容恒霸氣的臉上,是對於喜愛的人無條件的寵溺,他愛惠梨,哪怕她心裏真的裝著祥泰,他也無法再愛上別的女人,不娶這個女人,容家的香火真的要斷了。
“抱抱我。”惠梨伸出了手,“我剛才跑得太急,被馬鞍硌疼了。”
容恒一怔,但迅速張開了懷抱將惠梨護在胸前,惠梨輕聲地說著:“你真的不要我了嗎?”
“哪裏疼?”容恒卻問。
“那裏、那裏隻有你娶了我,才能碰。”惠梨把臉埋在他的胸前,忽地就哭出了聲,“可你若不要我了,我怎麼辦?”
容恒哪裏舍得她哭,拿出從前那副玩世不恭的模樣,問她:“可你就不怕將來我們生出來的孩子,和我一樣黑?”
惠梨抬起淚容,楚楚可憐地望著她的男人,破涕而笑:“你不是說,你是曬黑的,原本很白的嗎?”

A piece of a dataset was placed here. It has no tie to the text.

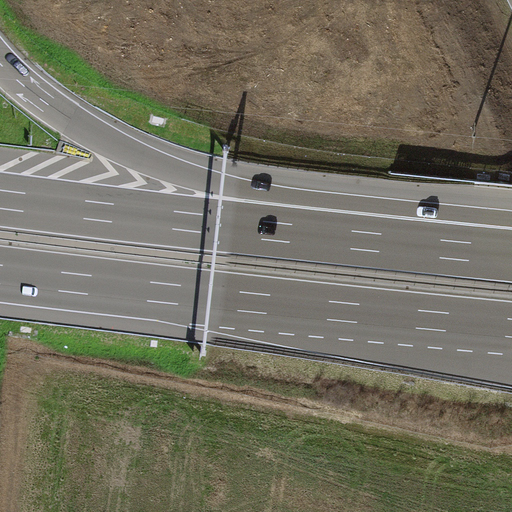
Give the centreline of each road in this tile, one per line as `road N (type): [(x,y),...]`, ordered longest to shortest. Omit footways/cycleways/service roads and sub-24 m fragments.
road 1 (motorway): [(511,244),(173,170),(70,119),(0,62)]
road 2 (motorway): [(0,273),(511,328)]
road 3 (motorway): [(511,247),(336,237),(0,198)]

容恒忍了又忍,實在繃不住,捧著惠梨的臉頰,親吻了她的雙唇,惠梨隻稍稍掙紮了一下,待兩人分開時,那麵頰上嬌羞的紅暈,越發叫人愛不釋手。容恒深情地說:“我又惹你生氣了,你別生氣,都是我不好。”但不得不認真地說,“可是我不能不回西北,那裏需要我,現下我也不能帶你走,你還放不下皇上的傷情。”
惠梨點頭:“但無論如何,我要來把話對你說清楚,容恒,我心裏隻有你,永遠都隻有你一個人。”
“我知道。”容恒粗糙的手小心翼翼地撫摸著惠梨的麵頰,想要為她擦去淚水,又怕弄傷她嬌柔的肌膚,“等我安排好了西北的事,就立刻回來,不論是一個月還是一年,下一次我再回來,不論皇帝活了還是死了,或是這麼半死不活的,你都要跟我走。”
惠梨鄭重地答應:“就這麼說好了。”
容恒心滿意足地一歎,稍稍用力就把惠梨抱上了馬匹,他也上馬將惠梨擁在懷裏,吆喝他的兄弟:“你們繼續往前走,我去去就回。”
有人笑:“將軍,這是去哪兒啊?”
容恒低頭當眾親了惠梨一口,驕傲地說:“送你們夫人回娘家去。”
神山侯府中,卓羲已經派人送了消息回來,說惠梨出城去了,但千葉和定山不在家,隻有楚歌守著二娘和初初,團團還在文賢山莊沒回來,家裏冷冷清清的。
二娘歎息著:“惠梨這麼守在皇帝身邊,容將軍該怎麼想。”
楚歌笑道:“容將軍不會亂想,那麼頂天立地的人,最多就是心疼惠梨太辛苦。”
二娘看了看楚歌,不滿地說:“你和惠梨半斤對八兩,沒一個叫我省心的。”
初初學著奶奶的話,奶聲奶氣地說:“沒一個叫我省心的。”
楚歌拍拍她的屁股嗔道:“你又不好好學話,娘回來聽見了,該打屁股了。”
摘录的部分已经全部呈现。